The Protocol opened for signature on 28 February 2012 and will enter into force upon ratification by 10 United Nations Member States.
The Committee is made up of 18 Experts of high moral standing and recognized competence in the field of children's rights. The following members, nominated by the States parties to serve in their personal capacity, have been elected or re-elected to the Committee: Agnes Akosua Aidoo (Ghana, Rapporteur); Hadeel Al-Asmar (Syria); Aseil Al-Shehail (Saudi Arabia); Jorge Cardona Llorens (Spain); Bernard Gastaud (Monaco); Peter Guran (Slovakia); Maria Herczog (Hungary); Sanphasit Koompraphant (Thailand); Hatem Kotrane (Tunisia, Vice-Chairperson); Yanghee Lee (Republic of Korea, Vice-Chairperson); Gehad Madi (Egypt); Marta Mauras Perez (Chile, Vice-Chairperson); Pilar Nores de Garcia (Peru); Awich Pollar (Uganda); Kirsten Sandberg (Norway); Kamla Devi Varmah (Mauritius, Vice-Chairperson); Hiranthi Wijemanne (Sri Lanka); and Jean Zermatten (Chairperson, Switzerland).

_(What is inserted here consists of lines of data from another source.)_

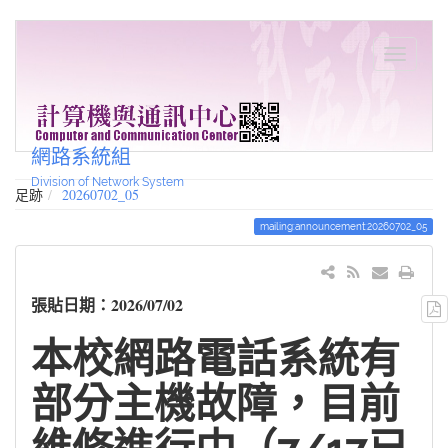
網路系統組
Division of Network System
足跡
20260702_05
mailing:announcement:20260702_05
張貼日期：2026/07/02
本校網路電話系統有
部分主機故障，目前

Tentative Timetable for Consideration of Reports
Following is a tentative timetable for the consideration of reports from States parties to the Convention during this session:
Monday, 28 May
Official United Nations holiday
Tuesday, 29 May
10 a.m. Opening of the meeting, adoption of agenda, submission of reports and organization of
3 p.m. Closed meeting.
Wednesday, 30 May
10 a.m. Cyprus: combined third and fourth periodic reports (CRC/C/CYP/3-4).
3 p.m. Cyprus: (continued).
Thursday, 31 May
10 a.m. Viet Nam: combined third and fourth periodic reports (CRC/C/VNM/3-4).
3 p.m. Viet Nam: (continued).
Friday, 1 June
10 a.m. Turkey: combined second and third periodic reports (CRC/C/TUR/2-3).
3 p.m. Turkey: (continued).
Monday, 4 June
10 a.m. Nepal: initial reports on the Optional Protocol on the sale of children, child prostitution and child pornography (CRC/C/OPSC/NPL/1).
3 p.m. Australia: fourth periodic report (CRC/C/AUS/4).
Tuesday, 5 June
10 a.m. Australia: (continued).
3 p.m. Australia: initial reports on the Optional Protocol on the sale of children, child prostitution and child pornography (CRC/C/OPSC/AUS/1) and the Optional Protocol on the involvement of children in armed conflict (CRC/C/OPAC/AUS/1).
Wednesday, 6 June
10 a.m. Greece: combined second and third periodic reports (CRC/C/GRC/2-3).
3 p.m. Greece: (continued).
Thursday, 7 June
10 a.m. Greece: initial reports on the Optional Protocol on the sale of children, child prostitution and child pornography (CRC/C/OPSC/GRC/1) and the Optional Protocol on the involvement of children in armed conflict (CRC/C/OPAC/GRC/1).
3 p.m. Closed meeting.
Friday, 8 June
10 a.m. Algeria: combined third and fourth periodic reports (CRC/C/DZA/3-4).
3 p.m. Algeria: (continued).
Friday, 15 June
10 a.m. Closed meeting.
5 p.m. Public closing of the session.